- Task to carry out -
Needed from the entries below: every line that holds the word "Pactum".

[Stored data]

'''

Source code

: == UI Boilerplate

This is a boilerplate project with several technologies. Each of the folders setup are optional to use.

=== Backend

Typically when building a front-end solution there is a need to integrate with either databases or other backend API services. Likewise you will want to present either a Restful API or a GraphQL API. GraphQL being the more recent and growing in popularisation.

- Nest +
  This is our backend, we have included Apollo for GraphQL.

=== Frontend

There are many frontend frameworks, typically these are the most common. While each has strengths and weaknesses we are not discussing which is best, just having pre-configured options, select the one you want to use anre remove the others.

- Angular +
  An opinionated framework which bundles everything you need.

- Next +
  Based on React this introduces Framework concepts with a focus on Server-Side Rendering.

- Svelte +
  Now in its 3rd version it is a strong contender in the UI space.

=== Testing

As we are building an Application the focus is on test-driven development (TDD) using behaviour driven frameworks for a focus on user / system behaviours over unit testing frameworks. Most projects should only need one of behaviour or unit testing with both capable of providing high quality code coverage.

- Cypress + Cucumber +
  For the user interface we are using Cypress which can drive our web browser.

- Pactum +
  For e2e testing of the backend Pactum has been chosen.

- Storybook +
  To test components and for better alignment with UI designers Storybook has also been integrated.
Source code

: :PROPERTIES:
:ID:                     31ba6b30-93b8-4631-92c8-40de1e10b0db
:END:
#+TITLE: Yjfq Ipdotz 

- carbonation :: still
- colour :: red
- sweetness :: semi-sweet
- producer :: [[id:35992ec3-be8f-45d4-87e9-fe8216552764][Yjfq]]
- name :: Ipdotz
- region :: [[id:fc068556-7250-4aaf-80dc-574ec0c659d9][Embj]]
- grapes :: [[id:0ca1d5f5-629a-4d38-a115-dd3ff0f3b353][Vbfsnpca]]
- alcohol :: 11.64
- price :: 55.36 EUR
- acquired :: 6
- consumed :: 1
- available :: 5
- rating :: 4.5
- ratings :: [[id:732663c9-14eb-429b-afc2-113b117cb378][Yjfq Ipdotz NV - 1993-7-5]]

'''

- Response area -
- Pactum +
  For e2e testing of the backend Pactum has been chosen.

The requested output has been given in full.